Generative AI startup Cohere plans to deploy a multibillion-dollar data center in Canada, built and operated by CoreWeave.
Cohere will be the anchor tenant of the project, with capacity expected to be available for other companies.
As yet, the exact location has yet to be determined. CoreWeave also uses wholesale data center space from other providers, and it is not clear if it will use a partner for this project.
The Canadian government will support Cohere with up to C$240 million ($170m) in funding as part of its C$2 billion Canadian Sovereign AI Compute Strategy.

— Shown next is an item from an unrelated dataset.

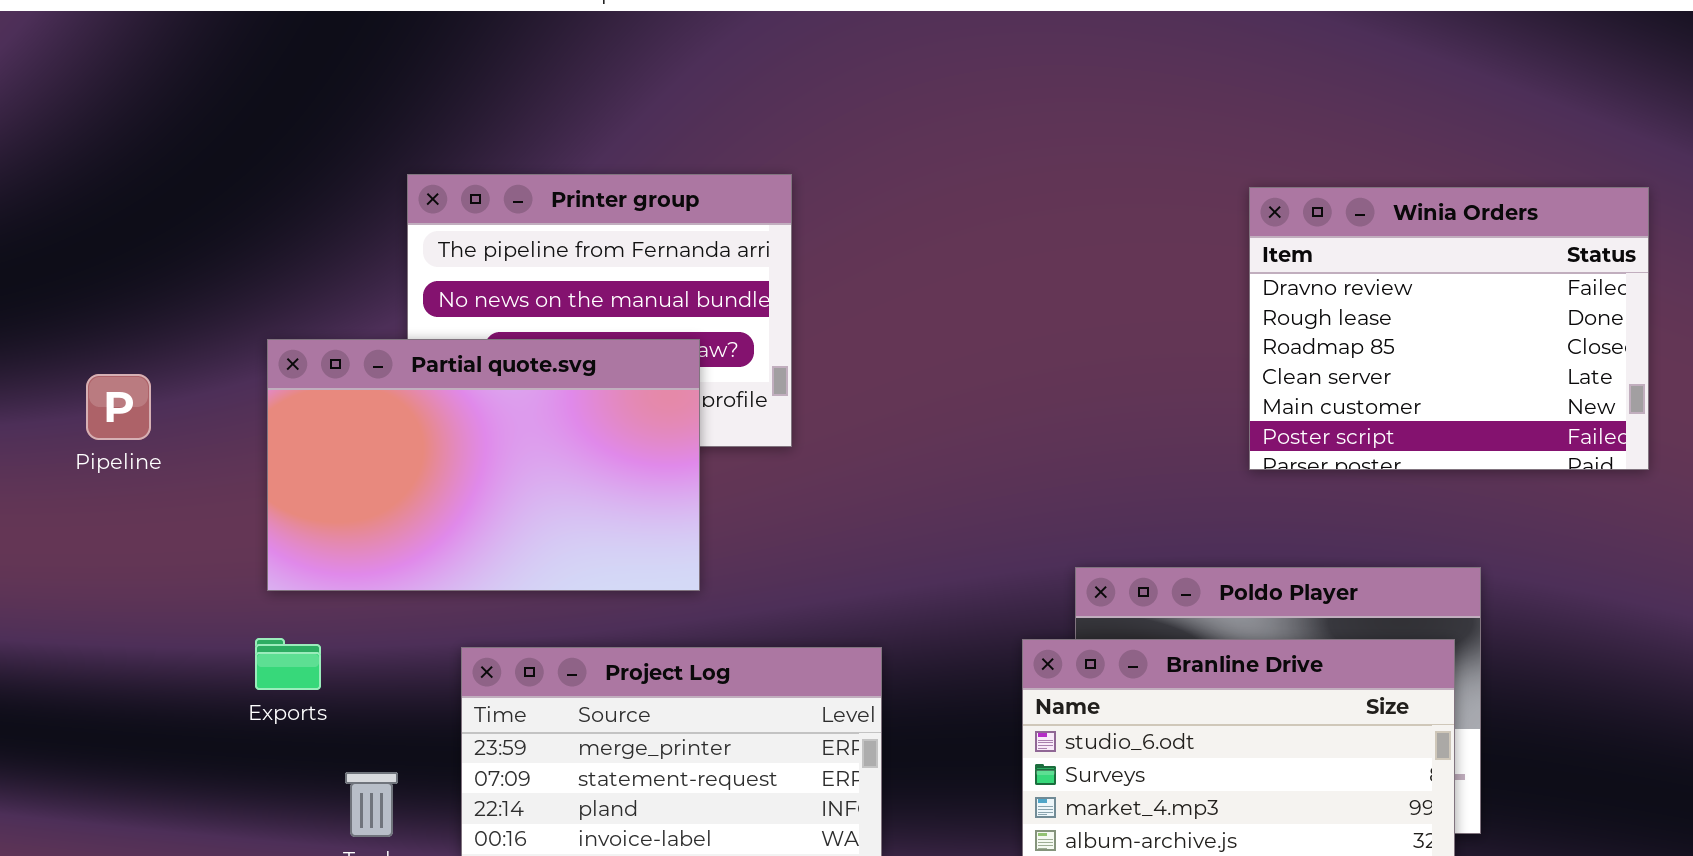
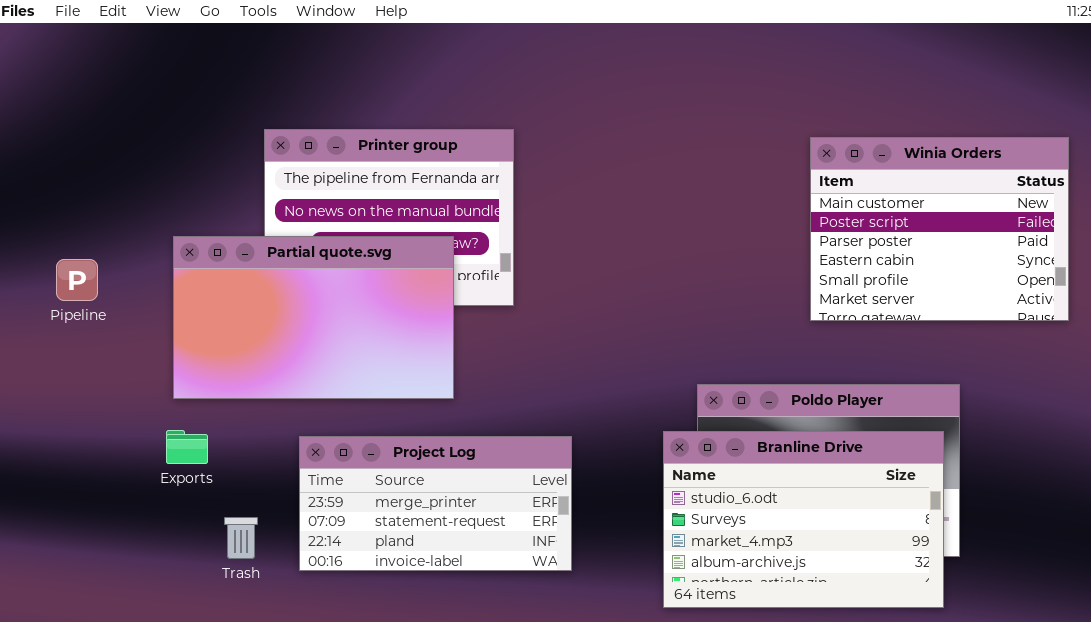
Winia Orders: [1249,187,1649,470] -> [810,137,1069,321], scrolled down 4 rows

“Canadian champions drawing in billions of dollars in investment to build infrastructure is a home run when it comes to putting policy in action,” Francois-Philippe Champagne, Canada’s innovation minister, told Bloomberg.
Canadian AI startup Cohere was last valued at US$5.5 billion, and develops custom-built AI solutions for enterprises - focusing on foundation models for customers, rather than the bigger projects from OpenAI and Anthropic.
It counts Nvidia and Cisco as investors, and in March announced it would use Oracle Cloud for some of its training and deployments but would remain broadly cloud agnostic.
CoreWeave, meanwhile, has quickly grown to become the largest cloud newcomer, rivaling hyperscalers for AI hosting deals - and helping host Microsoft in a deal worth $10 billion over the next six years.
The company has raised billions of dollars in equity funding and billions more in debt financing in the last two years to fund its expansion plans. This November, it raised another $650 million.
CoreWeave is reportedly planning to go public in 2025; it is estimated the company is currently valued at around $23 billion.